“No lugar de intensa instrumentação ou da valorização de gestos coesos o que ganha à frente (sic) no disco são sons produzidos pelos próprios mecanismos das máquinas utilizadas. O pulso da variação de corrente elétrica, o ‘hum’ causado pelo mal contato de cabos, sons de rolagem e da ‘marca d’água’ do reprodutor de fita k7, suas falhas de reprodução e seus botões sendo pressionados, risos de fundo, toque, suor, silêncio e distância. A valorização do que seria maquiado ou descartado. À medida que o álbum se desenrola, começam a surgir os rastros de uma formação musical (ritmo, voz, texturas) mas que tendem a se esvaziar. Foram utilizados no processo uma bateria eletrônica, fitas cassete, sintetizador e microfone de contato”.
A explicação na página do Bandcamp do selo QTV, por onde saiu o disco “Vazios”, parceira entre Bella e Cadu Tenório, já seria suficiente pra orientar sobre a experimentação intencionada. Entretanto, cabe dizer que o resultado segue quase a contento.
Escute com fones de ouvido, é preciso dizer, antes de tudo, no intuito de captar detalhes que os sons cotidianos ao redor podem obliterar. Com a imersão, é possível então perceber a evolução dos “rastros de uma formação musical”, como definido, o que é surpreendente como saldo bem-sucedido do experimento. Mas é curiosa a confusão que o título causa. Com fones, seria imaginável captar com maior vulto os silêncios – utilizando-se silêncios como sinônimo de vazio sonoro, algo que a princípio é equivocado, mas não exatamente ao ouvinte. Há poucos “vazios” na obra que se chama “Vazio”.
Não que isso seja exatamente um equívoco. Como disse, pode ser reflexo de uma confusa interpretação da palavra. Porém, em “Vazios”, conforme as faixas avançam e os ruídos vão se apresentando, há mais um fluxo constante do que interrompimento. Há mais realidade do que suspense ou expectativa. Ao final da faixa “5”, tem-se o primeiro contato com o silêncio efetivo.

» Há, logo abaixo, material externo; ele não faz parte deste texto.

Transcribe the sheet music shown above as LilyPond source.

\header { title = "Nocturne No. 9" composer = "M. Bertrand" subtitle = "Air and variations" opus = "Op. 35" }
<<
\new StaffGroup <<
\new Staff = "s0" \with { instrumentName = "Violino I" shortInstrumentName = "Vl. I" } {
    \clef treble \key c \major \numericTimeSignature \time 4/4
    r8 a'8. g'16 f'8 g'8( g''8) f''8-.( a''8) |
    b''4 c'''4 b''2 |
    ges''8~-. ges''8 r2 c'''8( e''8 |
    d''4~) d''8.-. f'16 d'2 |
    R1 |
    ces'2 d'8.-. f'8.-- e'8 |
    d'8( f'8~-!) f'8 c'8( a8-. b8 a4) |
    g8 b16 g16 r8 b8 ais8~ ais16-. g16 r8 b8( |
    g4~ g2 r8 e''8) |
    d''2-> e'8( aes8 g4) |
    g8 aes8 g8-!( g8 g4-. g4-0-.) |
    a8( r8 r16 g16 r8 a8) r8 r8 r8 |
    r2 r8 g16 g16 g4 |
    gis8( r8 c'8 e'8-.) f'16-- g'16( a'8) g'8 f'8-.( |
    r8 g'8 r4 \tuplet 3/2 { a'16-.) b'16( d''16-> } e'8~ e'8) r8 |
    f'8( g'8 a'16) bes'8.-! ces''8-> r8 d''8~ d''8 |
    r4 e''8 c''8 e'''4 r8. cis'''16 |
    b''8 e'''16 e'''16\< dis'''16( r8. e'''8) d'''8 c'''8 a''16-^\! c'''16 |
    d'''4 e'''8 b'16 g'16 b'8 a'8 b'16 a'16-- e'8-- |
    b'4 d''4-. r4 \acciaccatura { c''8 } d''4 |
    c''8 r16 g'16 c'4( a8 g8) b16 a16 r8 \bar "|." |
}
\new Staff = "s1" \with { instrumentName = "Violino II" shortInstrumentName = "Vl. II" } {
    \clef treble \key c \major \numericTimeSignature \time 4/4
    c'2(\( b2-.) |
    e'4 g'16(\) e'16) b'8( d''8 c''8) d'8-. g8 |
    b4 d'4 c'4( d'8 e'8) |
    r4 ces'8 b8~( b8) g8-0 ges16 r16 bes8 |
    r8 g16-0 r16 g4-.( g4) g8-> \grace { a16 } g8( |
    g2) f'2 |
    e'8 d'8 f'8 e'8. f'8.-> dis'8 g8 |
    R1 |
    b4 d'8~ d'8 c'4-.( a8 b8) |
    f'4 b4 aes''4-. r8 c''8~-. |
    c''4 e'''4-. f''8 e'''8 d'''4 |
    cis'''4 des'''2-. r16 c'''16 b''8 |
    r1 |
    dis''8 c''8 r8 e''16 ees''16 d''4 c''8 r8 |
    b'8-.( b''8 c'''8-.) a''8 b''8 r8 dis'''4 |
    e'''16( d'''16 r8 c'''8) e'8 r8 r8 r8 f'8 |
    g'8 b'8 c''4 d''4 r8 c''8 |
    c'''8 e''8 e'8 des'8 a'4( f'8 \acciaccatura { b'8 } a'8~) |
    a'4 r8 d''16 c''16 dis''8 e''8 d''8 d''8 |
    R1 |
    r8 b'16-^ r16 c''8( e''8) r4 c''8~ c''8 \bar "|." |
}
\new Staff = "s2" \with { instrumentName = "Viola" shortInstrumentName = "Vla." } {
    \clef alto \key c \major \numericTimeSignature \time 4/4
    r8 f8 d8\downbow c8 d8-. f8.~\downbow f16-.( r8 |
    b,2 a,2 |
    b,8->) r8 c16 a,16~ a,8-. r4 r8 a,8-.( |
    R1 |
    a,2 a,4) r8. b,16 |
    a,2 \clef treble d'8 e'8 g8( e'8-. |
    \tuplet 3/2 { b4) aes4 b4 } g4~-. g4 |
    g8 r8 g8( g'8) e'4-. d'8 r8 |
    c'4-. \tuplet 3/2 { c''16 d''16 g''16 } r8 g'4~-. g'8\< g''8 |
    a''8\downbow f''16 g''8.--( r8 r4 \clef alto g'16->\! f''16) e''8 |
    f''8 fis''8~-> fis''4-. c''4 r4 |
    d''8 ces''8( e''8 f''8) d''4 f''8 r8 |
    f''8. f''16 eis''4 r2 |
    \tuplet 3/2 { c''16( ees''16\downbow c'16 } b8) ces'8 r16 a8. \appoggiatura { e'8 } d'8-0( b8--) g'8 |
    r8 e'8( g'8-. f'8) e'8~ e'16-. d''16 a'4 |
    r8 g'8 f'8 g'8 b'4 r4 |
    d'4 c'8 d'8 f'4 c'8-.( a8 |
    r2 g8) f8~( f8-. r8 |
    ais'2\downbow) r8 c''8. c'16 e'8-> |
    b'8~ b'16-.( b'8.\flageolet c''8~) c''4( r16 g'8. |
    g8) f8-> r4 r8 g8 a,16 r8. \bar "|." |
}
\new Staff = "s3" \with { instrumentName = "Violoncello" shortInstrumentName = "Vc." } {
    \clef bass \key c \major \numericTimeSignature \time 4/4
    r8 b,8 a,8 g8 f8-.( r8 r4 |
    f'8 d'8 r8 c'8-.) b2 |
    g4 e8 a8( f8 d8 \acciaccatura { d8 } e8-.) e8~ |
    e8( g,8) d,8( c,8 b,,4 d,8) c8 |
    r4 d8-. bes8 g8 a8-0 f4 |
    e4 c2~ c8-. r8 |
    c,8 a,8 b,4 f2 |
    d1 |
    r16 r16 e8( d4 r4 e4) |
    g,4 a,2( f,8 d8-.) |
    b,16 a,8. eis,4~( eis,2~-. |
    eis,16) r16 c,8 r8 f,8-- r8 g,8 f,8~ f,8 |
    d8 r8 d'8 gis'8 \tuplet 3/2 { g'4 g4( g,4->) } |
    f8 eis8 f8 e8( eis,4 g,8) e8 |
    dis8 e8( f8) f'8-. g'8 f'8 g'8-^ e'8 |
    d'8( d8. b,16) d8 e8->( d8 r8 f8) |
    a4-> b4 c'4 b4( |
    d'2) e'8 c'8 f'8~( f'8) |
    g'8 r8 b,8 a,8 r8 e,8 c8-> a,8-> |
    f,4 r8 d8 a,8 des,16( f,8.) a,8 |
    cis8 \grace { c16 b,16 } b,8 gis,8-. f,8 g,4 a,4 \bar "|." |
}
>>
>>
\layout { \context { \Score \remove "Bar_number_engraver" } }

Os vazios, todavia, são as intermitências resultantes da “variação de corrente elétrica”, do “mal contato de cabos” (especificamente na expressiva faixa “6” e na faixa “7”), são “interpretações naturais do som”, ou da ausência dele, por assim dizer. É tudo o que sobra após o descarte e o uso. Ao mesmo tempo em que não é ausência pura e simples, porque é algo, tanto quanto o vácuo não é o nada, pois é ausência de ar e isso já é alguma coisa.
A cola que liga tudo sem deixar “vazios” é o sintetizador, uma máquina (manipulável), tão máquina quanto o sistema não-programado (cabos, energia, atrito). De preenchimento quase constante, a beleza de seu uso – hipnótico, sombrio, apaziguador – transforma a imaginada rudeza peremptória do projeto em algo leve e acessível. “Vazios” é, assim, um trabalho que se equilibra bem entre o laboratorial e a aprazibilidade musical.
Bella é autora do magnífico “Facies”, de 2016 (vá aqui) e de “In\On”, com Thomas Rohrer (escute aqui). Este é o primeiro disco com Cadu Tenório.
A dupla foi responsável pela execução, gravação e mixagem. A masterização é de Emygdio Costa.
O lançamento é de 4 de abril de 2018, via QTV e Coisas Que Matam.